Material drawn from a dataset
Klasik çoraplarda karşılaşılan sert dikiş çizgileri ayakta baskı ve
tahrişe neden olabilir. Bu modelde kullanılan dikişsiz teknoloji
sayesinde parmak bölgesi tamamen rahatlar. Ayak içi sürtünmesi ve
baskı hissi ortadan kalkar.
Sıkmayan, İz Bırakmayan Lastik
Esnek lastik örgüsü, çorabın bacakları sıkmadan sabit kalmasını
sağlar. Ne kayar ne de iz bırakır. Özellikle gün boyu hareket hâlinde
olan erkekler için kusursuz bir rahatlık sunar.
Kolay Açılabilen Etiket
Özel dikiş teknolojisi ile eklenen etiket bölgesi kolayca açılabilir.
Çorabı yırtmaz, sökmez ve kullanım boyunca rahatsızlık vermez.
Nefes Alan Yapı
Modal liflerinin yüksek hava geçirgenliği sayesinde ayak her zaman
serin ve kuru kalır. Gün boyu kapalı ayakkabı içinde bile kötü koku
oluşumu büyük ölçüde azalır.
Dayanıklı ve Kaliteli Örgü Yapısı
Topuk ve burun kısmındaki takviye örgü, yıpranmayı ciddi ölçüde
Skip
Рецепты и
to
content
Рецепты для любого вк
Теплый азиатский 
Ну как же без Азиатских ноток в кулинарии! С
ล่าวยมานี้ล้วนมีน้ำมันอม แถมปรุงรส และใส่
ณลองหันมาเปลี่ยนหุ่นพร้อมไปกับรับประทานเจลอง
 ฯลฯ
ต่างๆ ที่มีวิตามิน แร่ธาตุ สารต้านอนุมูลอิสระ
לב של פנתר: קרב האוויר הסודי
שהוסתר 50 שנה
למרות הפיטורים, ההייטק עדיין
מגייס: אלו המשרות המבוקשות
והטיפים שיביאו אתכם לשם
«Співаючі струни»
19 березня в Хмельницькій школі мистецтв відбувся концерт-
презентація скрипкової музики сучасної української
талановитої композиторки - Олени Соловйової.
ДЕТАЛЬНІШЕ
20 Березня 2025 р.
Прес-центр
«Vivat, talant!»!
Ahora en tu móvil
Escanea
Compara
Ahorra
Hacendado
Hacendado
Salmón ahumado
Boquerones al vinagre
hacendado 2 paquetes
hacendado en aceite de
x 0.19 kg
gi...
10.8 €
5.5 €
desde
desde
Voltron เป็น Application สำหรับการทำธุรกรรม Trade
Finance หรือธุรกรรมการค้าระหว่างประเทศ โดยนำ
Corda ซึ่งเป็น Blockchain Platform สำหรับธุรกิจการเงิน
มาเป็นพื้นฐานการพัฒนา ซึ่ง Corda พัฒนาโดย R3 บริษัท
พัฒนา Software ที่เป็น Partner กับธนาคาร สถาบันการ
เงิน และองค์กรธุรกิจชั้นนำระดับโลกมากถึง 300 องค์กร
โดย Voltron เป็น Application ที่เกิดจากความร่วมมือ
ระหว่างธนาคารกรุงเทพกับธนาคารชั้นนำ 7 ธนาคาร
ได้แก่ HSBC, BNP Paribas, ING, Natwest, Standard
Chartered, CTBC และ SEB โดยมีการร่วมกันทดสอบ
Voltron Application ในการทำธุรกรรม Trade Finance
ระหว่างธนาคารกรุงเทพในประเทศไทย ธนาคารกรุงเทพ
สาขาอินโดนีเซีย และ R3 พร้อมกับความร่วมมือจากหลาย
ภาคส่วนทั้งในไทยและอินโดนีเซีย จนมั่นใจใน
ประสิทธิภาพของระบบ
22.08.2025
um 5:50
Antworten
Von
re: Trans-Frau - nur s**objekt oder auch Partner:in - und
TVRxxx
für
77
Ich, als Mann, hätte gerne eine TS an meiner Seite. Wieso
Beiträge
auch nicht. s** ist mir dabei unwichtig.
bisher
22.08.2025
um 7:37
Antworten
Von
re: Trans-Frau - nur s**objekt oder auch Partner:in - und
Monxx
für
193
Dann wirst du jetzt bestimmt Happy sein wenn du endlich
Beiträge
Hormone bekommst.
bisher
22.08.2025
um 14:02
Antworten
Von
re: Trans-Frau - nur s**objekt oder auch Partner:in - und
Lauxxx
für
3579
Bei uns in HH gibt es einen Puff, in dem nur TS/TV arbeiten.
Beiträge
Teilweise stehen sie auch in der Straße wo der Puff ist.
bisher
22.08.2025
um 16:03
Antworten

[Problem] Transcribe the material from its start through the line containing "ต่างๆ ที่มีวิตามิน แร่ธาตุ สารต้านอนุมูลอิสระ", inclusive.

[Your response]
Klasik çoraplarda karşılaşılan sert dikiş çizgileri ayakta baskı ve
tahrişe neden olabilir. Bu modelde kullanılan dikişsiz teknoloji
sayesinde parmak bölgesi tamamen rahatlar. Ayak içi sürtünmesi ve
baskı hissi ortadan kalkar.
Sıkmayan, İz Bırakmayan Lastik
Esnek lastik örgüsü, çorabın bacakları sıkmadan sabit kalmasını
sağlar. Ne kayar ne de iz bırakır. Özellikle gün boyu hareket hâlinde
olan erkekler için kusursuz bir rahatlık sunar.
Kolay Açılabilen Etiket
Özel dikiş teknolojisi ile eklenen etiket bölgesi kolayca açılabilir.
Çorabı yırtmaz, sökmez ve kullanım boyunca rahatsızlık vermez.
Nefes Alan Yapı
Modal liflerinin yüksek hava geçirgenliği sayesinde ayak her zaman
serin ve kuru kalır. Gün boyu kapalı ayakkabı içinde bile kötü koku
oluşumu büyük ölçüde azalır.
Dayanıklı ve Kaliteli Örgü Yapısı
Topuk ve burun kısmındaki takviye örgü, yıpranmayı ciddi ölçüde
Skip
Рецепты и
to
content
Рецепты для любого вк
Теплый азиатский 
Ну как же без Азиатских ноток в кулинарии! С
ล่าวยมานี้ล้วนมีน้ำมันอม แถมปรุงรส และใส่
ณลองหันมาเปลี่ยนหุ่นพร้อมไปกับรับประทานเจลอง
 ฯลฯ
ต่างๆ ที่มีวิตามิน แร่ธาตุ สารต้านอนุมูลอิสระ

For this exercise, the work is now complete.